- ЦЕЛЬ ЗАДАНИЯ:
Ответьте на вопросы по отрывку:
1. Кто командовал колонной, которая шла по левому берегу Селенги?
2. Какая роль в операции отводилась войскам ДВР?
3. Сколько бронемашин и аэропланов было в корпусе?

- ОТРЫВОК ИЗ ТЕКСТА:
---*---

По левому берегу реки Селенги наступала 105-я стрелковая бригада, 35-й кавалерийский полк Рокоссовского (раненого комполка заменил Павлов) и отряд красных монголов Чойбалсана. Колонной начальствовал бригадный военный комиссар Б.Р. Терпиловский.
На левом фланге наступающих сил действовали войска ДВР, которым в спланированной операции отводилась вспомогательная роль.
Все три колонны составили экспедиционный корпус, во главе которого был поставлен Константин Нейман, «железный красный латыш». Численность его сил в том походе равнялась десяти тысячам человек: 7,6 тысячи штыков и 2,5 тысячи сабель. Корпусную артиллерию составили 20 полевых орудий. Механизированные войска и авиацию представляли две бронемашины и четыре аэроплана.

---*---

(Строки набора данных)
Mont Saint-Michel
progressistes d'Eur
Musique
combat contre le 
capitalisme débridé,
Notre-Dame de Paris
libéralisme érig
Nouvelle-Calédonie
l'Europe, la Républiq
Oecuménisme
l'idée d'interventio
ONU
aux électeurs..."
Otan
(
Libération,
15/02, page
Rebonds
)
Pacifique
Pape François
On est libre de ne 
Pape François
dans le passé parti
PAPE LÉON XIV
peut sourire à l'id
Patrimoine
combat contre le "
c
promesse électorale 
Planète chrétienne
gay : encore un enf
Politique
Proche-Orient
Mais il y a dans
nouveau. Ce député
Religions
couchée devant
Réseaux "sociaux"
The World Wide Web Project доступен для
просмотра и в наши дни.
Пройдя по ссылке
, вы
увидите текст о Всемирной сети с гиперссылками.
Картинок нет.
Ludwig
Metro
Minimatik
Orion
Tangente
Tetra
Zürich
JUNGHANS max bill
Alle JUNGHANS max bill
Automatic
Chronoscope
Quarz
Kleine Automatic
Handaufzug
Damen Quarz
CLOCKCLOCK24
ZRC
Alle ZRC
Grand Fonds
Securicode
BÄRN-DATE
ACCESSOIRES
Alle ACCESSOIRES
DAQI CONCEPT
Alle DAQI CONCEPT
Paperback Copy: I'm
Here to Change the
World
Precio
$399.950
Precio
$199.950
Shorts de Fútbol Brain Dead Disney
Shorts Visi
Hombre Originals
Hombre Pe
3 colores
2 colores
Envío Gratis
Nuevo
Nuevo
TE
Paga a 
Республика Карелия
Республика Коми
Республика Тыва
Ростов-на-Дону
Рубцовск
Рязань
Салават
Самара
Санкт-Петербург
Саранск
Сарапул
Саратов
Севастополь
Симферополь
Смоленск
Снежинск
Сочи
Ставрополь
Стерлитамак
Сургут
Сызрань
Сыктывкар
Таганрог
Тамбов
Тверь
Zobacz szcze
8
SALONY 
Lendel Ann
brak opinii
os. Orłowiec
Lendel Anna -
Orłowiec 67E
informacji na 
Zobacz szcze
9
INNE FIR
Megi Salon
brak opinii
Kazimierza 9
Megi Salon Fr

---*---

- ПОЛЕ ДЛЯ ОТВЕТА:
1. Бригадный военный комиссар Б.Р. Терпиловский.
2. Вспомогательная.
3. Две бронемашины и четыре аэроплана.